Of course, if you're not spiking a serve, there's fun inside as well. Despite its rather humdrum interior, there's character on these walls. You have to look past the beer posters and specials boards (of which there are many, enticingly enough) to notice the league standings and hall of fame plaques. You have to walk by the almost empty vending machine, home to a few lonely bags of pretzels, to nearly inappropriately bump the guy trying to use the minuscule bathroom. (Seriously, use some caution when opening that door. I almost became too friendly with a tall burly man whom I've since named Scary Dude.)
The character of Holidays is inherent in the lineage of the establishment, which links the young owner - Andy, 26, called "Junior" - to his father and uncle Leo. When Andy was 18, his father and uncle handed the bar over to him, and he has been running it ever since. A student at the University at Buffalo, Andy certainly knew a thing or two about the nightlife industry, but it was evident the night we visited that his management style is not just to keep things going, but also to develop.
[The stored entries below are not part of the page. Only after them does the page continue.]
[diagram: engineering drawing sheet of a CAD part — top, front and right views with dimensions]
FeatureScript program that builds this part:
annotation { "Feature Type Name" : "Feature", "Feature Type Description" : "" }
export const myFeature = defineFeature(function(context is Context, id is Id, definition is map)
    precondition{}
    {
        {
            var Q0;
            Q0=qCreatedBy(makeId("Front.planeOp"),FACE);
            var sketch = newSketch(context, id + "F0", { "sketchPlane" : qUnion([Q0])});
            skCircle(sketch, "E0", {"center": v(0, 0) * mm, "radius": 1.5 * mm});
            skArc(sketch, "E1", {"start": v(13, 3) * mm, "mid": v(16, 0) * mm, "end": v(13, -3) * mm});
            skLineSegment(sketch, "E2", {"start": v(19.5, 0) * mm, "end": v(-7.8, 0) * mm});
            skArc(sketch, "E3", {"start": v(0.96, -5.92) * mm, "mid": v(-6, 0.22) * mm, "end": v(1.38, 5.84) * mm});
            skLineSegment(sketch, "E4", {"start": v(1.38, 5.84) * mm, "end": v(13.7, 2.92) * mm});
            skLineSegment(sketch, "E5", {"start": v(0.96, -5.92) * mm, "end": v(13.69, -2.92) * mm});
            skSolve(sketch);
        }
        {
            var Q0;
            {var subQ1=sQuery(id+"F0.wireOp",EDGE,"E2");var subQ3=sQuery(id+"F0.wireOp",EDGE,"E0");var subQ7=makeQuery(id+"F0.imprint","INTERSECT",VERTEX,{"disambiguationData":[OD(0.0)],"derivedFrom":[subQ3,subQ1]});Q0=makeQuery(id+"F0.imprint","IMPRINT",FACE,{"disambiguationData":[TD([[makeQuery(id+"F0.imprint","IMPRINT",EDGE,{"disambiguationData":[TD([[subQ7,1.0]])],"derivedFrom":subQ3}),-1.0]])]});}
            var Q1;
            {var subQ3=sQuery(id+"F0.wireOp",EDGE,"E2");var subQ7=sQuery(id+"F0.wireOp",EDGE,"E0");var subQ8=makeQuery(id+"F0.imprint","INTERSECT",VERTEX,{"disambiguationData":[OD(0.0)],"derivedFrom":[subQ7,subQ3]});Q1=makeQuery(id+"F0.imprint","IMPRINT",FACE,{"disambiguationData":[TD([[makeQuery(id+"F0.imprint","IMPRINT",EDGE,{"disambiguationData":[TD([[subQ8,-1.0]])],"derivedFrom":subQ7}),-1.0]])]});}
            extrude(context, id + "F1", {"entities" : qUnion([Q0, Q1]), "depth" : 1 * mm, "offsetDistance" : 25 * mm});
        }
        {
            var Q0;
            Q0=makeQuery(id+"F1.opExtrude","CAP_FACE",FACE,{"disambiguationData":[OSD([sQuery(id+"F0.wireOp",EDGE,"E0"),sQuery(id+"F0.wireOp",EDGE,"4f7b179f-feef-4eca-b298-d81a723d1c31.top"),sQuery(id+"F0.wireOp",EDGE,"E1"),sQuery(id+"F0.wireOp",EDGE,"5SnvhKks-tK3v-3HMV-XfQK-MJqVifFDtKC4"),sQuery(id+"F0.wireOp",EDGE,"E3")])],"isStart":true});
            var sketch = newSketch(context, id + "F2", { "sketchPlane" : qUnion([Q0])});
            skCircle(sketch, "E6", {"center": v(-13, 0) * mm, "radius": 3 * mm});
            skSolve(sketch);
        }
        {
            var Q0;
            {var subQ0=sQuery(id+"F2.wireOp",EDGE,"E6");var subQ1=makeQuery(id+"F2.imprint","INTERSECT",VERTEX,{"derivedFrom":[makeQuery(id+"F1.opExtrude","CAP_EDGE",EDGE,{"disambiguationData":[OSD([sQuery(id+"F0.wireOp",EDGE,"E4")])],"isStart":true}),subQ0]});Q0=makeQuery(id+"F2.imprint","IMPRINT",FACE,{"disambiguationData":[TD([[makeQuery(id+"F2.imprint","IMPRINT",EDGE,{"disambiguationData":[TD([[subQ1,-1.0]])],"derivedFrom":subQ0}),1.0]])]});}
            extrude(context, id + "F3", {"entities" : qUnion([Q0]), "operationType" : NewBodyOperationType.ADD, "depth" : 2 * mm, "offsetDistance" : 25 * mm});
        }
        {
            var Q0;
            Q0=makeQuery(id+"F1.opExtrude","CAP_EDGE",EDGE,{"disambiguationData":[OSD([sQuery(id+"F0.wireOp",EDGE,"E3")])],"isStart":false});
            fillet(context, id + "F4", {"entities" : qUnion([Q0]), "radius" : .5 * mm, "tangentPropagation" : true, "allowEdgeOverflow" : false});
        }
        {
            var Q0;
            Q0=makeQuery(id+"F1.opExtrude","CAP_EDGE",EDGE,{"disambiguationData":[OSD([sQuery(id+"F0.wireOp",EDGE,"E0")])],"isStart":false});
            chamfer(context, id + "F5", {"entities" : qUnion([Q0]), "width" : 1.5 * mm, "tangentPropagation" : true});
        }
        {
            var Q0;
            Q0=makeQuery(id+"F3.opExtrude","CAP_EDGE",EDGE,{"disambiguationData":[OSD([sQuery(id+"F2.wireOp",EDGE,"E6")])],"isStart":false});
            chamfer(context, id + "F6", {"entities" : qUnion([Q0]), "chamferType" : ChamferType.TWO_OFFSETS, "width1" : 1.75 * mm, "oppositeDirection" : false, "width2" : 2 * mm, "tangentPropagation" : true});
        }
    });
Until just two weeks ago, the bar featured a weekly live music night with local rock and alternative bands taking the large corner stage. Now, Andy says he has decided to go with a weekly DJ night. (Workers were seen constructing a DJ booth in the back, as it happens.)
But ask Diane, the hostess with the mostest, and she won't have much to say about the place's history. She still emits personality, though. "I'm really shy," she says, "unless I'm drinking." (She wasn't very shy when we met her.)
If you go to bars to chat it up with the locals about the good old days, this isn't the place. If you need to get away but don't want to go away; if you want the essence of the beach without the hassle of pretending you're going to swim; essentially, if all you really want is to sit and drink and not be on your couch, Holidays is the place for you.
This may not sound encouraging enough if you're not the volleyball type, and perhaps it might not be your place if that's the case. But give me a happy hour, some chicken fingers, a waitress who revels in the chorus of a Killers song, and an accidental run-in with Scary Dude once every 40 minutes, and I've got all the entertainment I need.